## DATASET RECORDS:
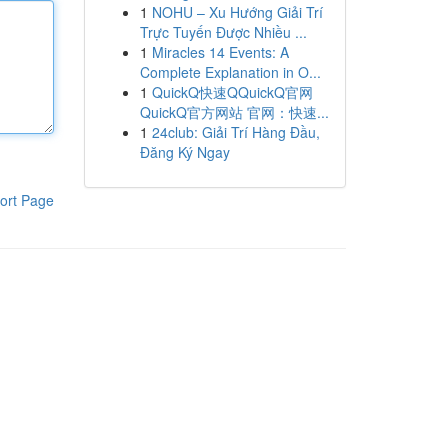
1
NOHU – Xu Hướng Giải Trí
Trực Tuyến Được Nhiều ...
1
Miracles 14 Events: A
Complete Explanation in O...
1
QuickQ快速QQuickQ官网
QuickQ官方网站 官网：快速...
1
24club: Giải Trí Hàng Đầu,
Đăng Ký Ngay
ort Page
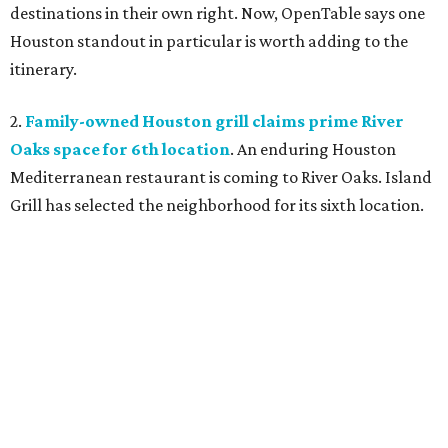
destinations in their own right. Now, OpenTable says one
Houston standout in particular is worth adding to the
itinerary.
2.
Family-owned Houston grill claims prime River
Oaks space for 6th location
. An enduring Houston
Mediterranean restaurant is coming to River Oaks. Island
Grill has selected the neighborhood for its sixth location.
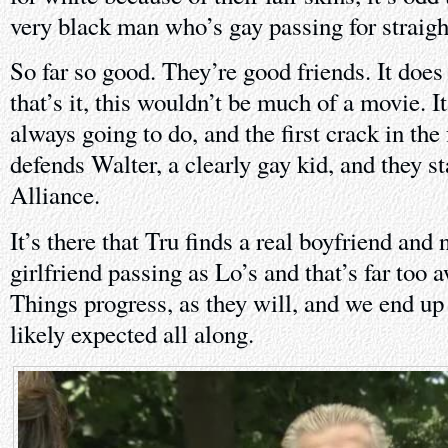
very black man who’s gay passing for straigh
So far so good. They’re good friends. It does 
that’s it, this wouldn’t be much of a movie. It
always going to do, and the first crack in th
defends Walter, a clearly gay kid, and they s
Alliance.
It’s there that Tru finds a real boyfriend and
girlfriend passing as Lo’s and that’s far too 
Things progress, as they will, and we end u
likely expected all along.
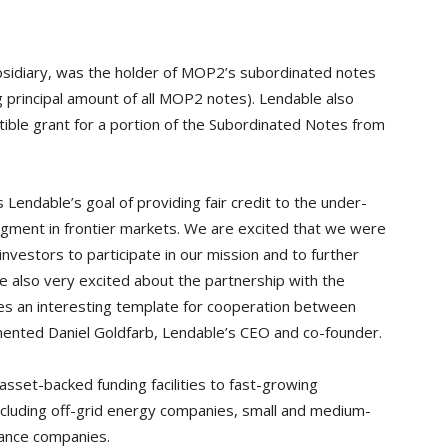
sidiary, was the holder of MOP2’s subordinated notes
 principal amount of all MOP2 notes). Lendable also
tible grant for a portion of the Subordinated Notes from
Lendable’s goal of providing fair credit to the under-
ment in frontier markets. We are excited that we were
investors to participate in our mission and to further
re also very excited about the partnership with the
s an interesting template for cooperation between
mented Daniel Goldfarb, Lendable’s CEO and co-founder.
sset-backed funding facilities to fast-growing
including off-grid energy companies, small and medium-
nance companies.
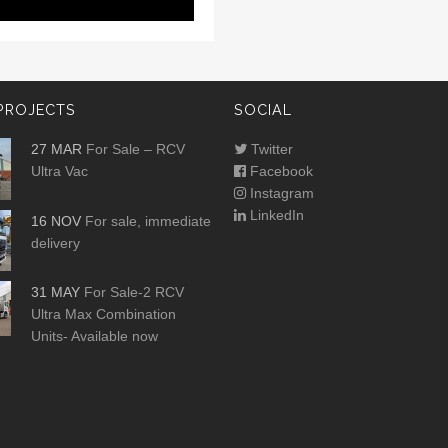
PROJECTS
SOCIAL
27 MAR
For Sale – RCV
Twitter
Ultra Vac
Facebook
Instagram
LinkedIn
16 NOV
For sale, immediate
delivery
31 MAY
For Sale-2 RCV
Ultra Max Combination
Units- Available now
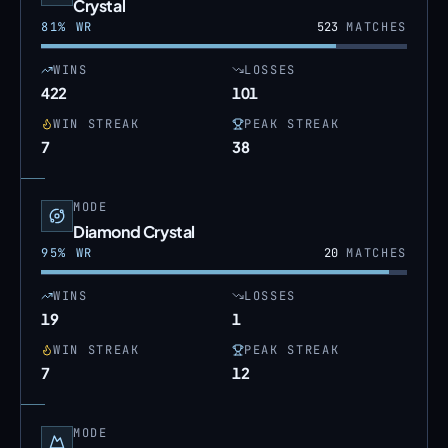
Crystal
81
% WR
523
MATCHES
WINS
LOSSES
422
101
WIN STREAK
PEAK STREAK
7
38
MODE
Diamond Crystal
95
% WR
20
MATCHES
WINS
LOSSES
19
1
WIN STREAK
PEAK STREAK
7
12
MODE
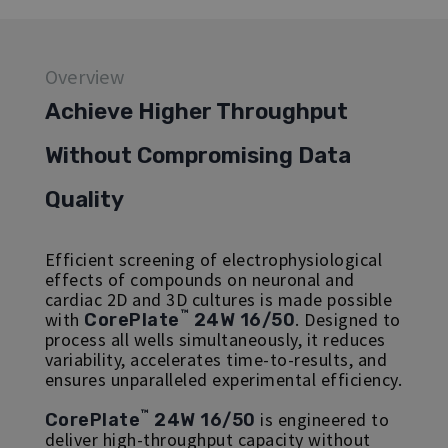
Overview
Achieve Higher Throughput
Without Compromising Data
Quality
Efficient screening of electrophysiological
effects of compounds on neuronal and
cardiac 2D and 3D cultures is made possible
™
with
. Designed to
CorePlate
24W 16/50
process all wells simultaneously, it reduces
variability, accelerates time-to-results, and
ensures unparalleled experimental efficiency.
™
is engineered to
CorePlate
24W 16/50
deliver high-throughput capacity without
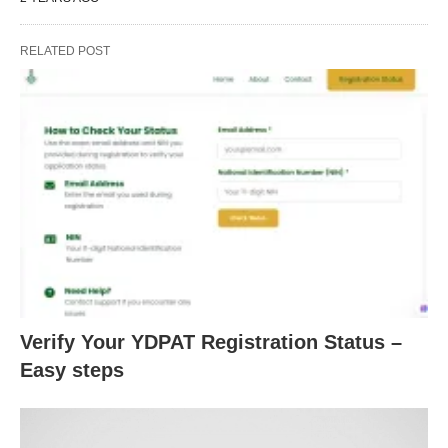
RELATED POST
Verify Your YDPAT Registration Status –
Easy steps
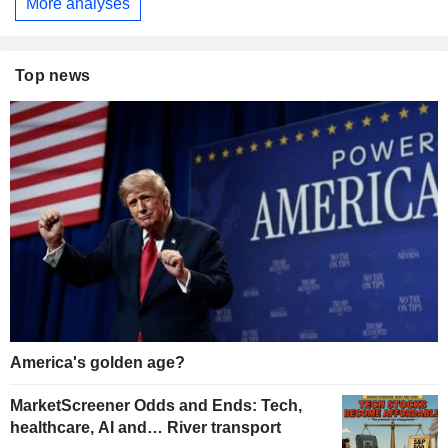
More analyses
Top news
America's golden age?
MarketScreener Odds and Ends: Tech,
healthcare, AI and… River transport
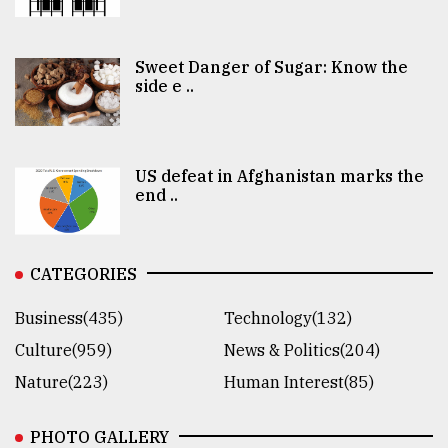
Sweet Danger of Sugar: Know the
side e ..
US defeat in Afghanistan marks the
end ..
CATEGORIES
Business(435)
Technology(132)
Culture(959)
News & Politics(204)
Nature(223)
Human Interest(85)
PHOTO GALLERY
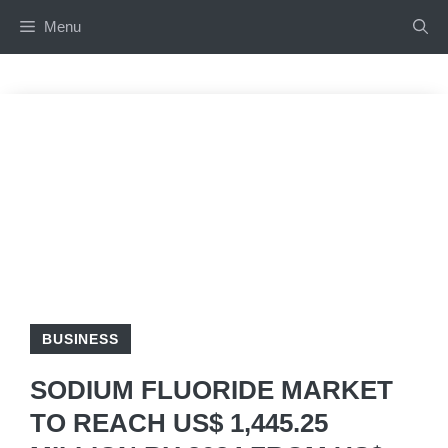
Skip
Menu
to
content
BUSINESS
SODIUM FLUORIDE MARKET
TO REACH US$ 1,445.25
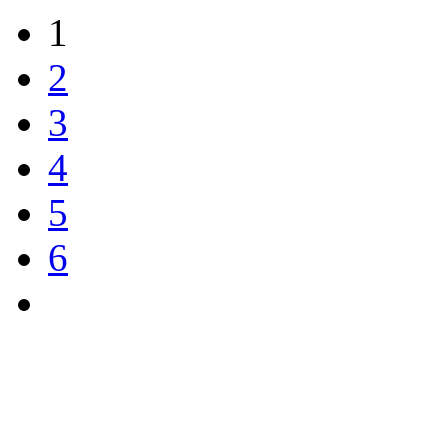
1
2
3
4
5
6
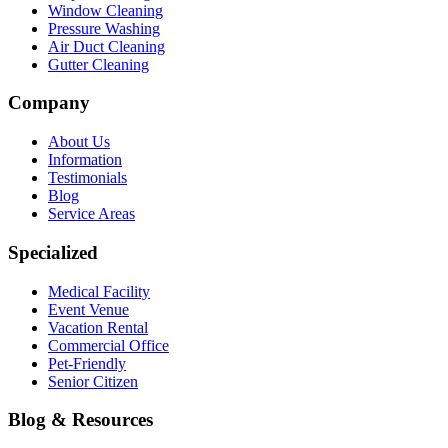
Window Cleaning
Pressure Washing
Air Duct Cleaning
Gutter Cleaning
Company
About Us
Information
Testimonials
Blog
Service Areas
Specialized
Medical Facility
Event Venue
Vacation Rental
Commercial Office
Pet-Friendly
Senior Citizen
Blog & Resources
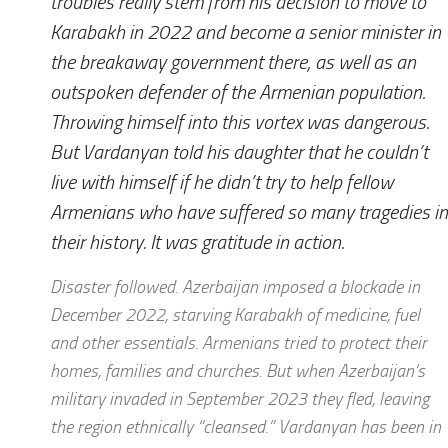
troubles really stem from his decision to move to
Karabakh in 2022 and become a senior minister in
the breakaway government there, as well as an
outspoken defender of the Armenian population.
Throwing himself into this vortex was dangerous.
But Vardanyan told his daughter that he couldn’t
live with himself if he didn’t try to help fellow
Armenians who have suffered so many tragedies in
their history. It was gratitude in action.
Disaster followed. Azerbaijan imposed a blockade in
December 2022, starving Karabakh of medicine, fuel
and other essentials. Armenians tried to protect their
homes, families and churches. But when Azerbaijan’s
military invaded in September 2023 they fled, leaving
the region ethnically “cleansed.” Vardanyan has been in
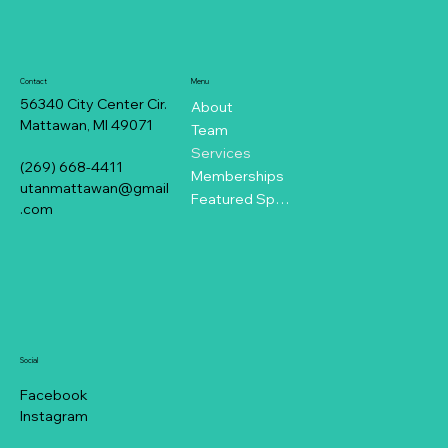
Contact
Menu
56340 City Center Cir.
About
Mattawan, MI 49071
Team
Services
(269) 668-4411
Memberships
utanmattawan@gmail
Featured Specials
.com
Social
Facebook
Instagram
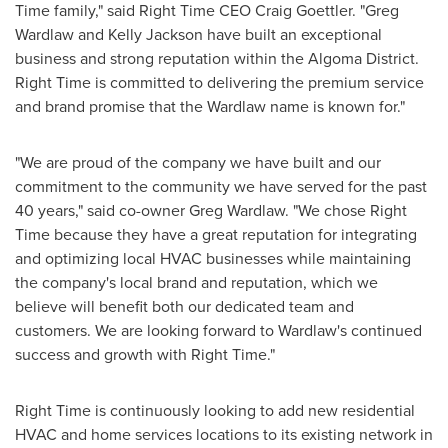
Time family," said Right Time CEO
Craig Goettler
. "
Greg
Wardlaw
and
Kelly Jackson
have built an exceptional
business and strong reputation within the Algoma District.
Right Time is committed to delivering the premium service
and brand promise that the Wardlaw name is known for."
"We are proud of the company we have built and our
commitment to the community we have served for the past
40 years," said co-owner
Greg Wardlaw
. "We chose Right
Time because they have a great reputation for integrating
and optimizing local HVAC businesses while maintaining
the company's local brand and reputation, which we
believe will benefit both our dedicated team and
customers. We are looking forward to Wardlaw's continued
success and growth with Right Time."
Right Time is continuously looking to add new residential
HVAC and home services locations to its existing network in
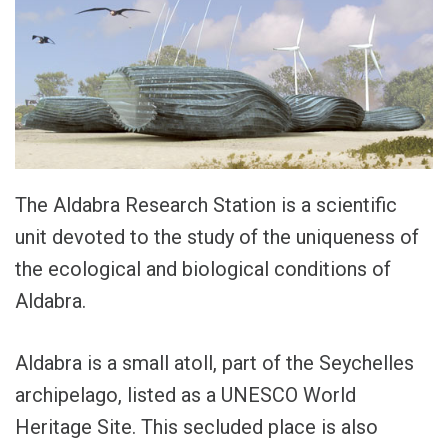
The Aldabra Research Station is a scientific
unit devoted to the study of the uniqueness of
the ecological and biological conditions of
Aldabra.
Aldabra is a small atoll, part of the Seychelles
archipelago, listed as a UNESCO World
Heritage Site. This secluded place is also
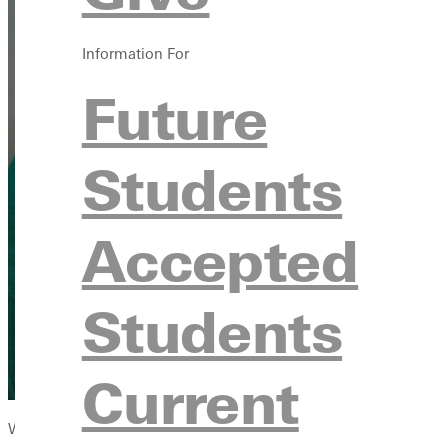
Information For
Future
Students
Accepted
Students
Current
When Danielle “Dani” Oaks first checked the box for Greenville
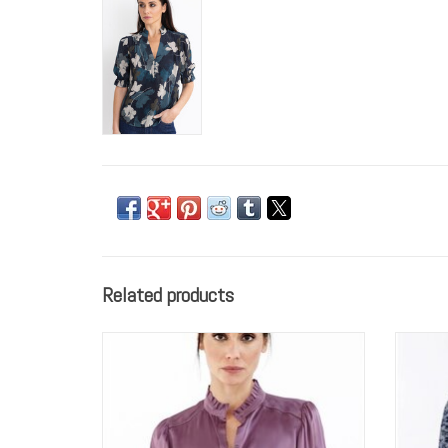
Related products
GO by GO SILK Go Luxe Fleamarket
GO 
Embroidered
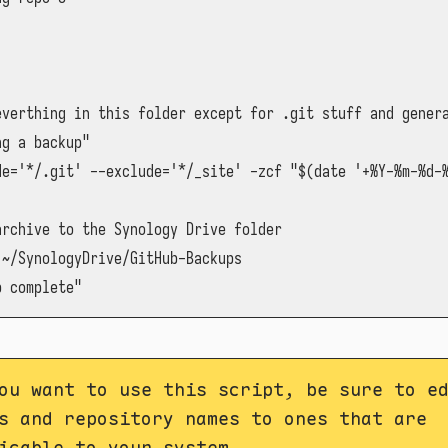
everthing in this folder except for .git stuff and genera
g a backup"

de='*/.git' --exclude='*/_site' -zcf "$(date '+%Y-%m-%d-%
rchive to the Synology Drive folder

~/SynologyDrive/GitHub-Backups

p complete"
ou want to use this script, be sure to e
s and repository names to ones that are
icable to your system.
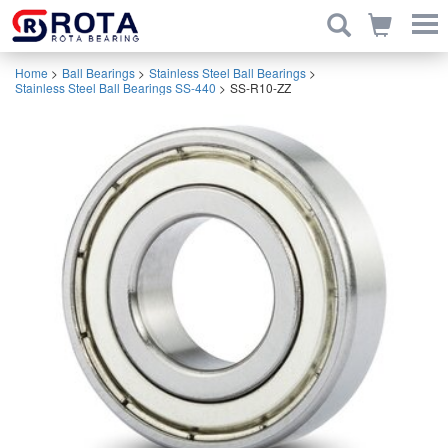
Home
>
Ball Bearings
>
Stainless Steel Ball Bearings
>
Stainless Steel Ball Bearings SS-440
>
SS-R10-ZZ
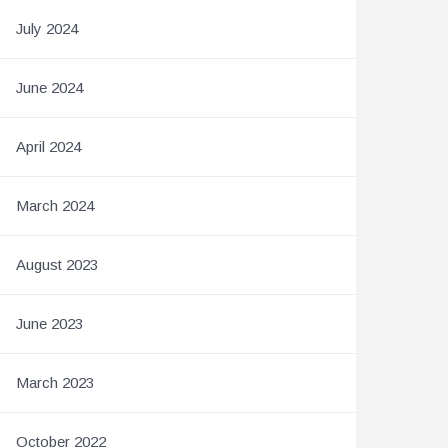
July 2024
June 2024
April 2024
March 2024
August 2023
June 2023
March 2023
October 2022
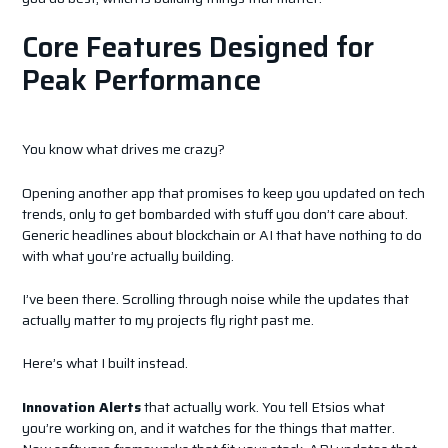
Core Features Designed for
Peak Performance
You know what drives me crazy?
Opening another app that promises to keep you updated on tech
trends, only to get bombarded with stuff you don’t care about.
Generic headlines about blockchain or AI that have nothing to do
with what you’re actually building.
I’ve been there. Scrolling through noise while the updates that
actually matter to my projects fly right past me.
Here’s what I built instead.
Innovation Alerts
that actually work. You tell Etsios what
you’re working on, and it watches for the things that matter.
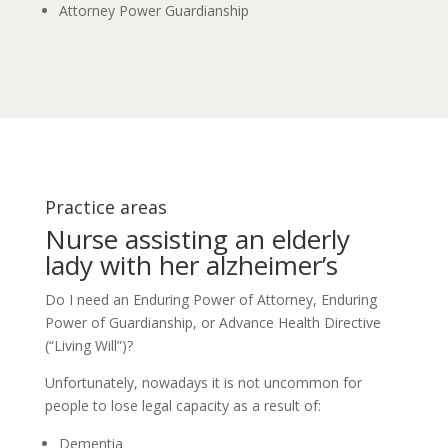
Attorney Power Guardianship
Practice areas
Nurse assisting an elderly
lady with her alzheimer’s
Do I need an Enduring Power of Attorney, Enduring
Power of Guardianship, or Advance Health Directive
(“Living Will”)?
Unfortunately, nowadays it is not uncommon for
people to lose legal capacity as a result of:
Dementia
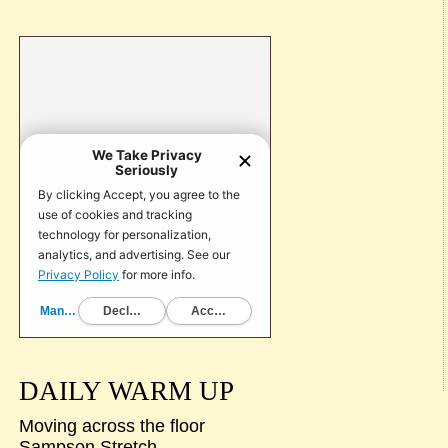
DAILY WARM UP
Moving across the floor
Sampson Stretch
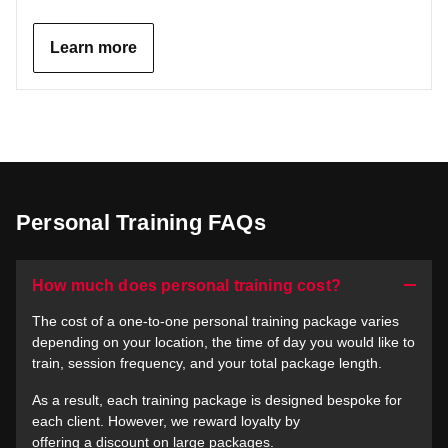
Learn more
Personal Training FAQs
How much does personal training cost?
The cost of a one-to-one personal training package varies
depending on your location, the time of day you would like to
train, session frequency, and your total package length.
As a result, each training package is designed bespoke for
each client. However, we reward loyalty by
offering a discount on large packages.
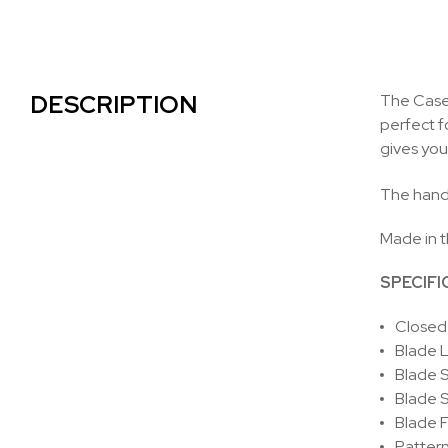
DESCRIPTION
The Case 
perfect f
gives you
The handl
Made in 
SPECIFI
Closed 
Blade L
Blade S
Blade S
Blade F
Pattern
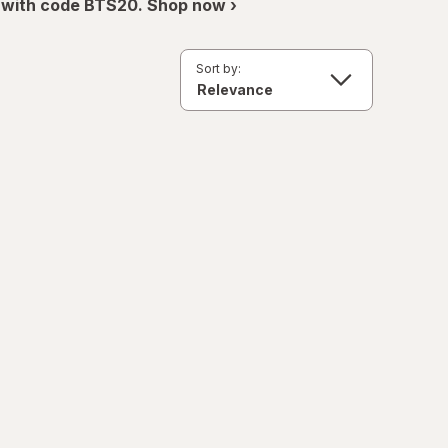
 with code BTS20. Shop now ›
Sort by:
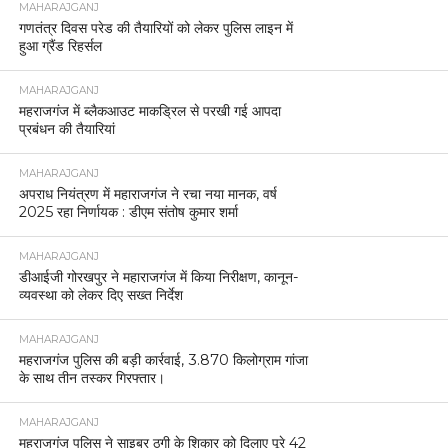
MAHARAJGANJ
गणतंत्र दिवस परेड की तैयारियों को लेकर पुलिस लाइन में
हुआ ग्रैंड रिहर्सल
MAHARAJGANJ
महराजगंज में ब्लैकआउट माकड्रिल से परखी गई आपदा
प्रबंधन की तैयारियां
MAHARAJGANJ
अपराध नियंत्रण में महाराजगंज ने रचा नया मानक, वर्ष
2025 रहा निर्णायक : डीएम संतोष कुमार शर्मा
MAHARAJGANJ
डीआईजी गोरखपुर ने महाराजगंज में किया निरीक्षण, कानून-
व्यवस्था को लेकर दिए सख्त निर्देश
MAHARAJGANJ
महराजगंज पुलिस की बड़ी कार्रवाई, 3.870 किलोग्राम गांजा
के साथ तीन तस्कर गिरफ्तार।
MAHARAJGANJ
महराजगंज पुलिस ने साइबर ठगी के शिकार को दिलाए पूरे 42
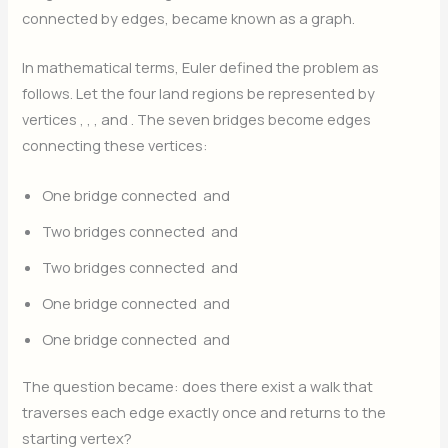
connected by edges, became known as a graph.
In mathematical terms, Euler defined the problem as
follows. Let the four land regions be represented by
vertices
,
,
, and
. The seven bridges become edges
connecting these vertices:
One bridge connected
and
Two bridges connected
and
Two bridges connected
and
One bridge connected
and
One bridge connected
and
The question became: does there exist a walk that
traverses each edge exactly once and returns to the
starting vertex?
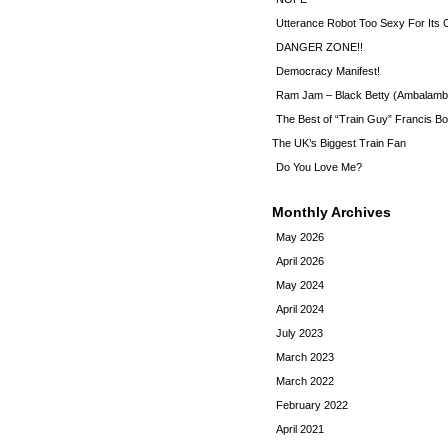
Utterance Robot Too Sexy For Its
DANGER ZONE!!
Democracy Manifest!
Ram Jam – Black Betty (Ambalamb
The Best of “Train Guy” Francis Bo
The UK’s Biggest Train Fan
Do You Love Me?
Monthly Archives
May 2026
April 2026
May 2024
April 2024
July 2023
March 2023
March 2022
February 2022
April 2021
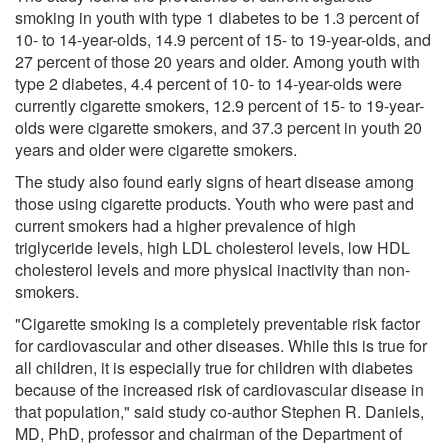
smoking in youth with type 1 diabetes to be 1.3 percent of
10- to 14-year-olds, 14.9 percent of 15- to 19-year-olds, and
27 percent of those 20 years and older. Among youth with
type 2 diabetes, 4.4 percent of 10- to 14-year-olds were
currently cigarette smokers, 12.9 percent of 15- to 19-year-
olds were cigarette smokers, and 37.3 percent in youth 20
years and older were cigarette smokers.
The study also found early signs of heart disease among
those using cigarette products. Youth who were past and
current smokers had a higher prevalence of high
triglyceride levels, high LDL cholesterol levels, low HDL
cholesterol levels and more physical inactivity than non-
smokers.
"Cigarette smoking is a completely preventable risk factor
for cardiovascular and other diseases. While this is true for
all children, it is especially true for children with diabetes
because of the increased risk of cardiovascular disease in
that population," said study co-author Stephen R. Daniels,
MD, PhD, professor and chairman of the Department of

## WHAT THIS TASK INVOLVES:
Print the lines again, starting at the line that contains "Window Cleaning" and stopping after the line that contains "Blog & Resources".

## SOLUTION TO THIS EXERCISE:
Window Cleaning
Pressure Washing
Air Duct Cleaning
Gutter Cleaning
Company
About Us
Information
Testimonials
Blog
Service Areas
Specialized
Medical Facility
Event Venue
Vacation Rental
Commercial Office
Pet-Friendly
Senior Citizen
Blog & Resources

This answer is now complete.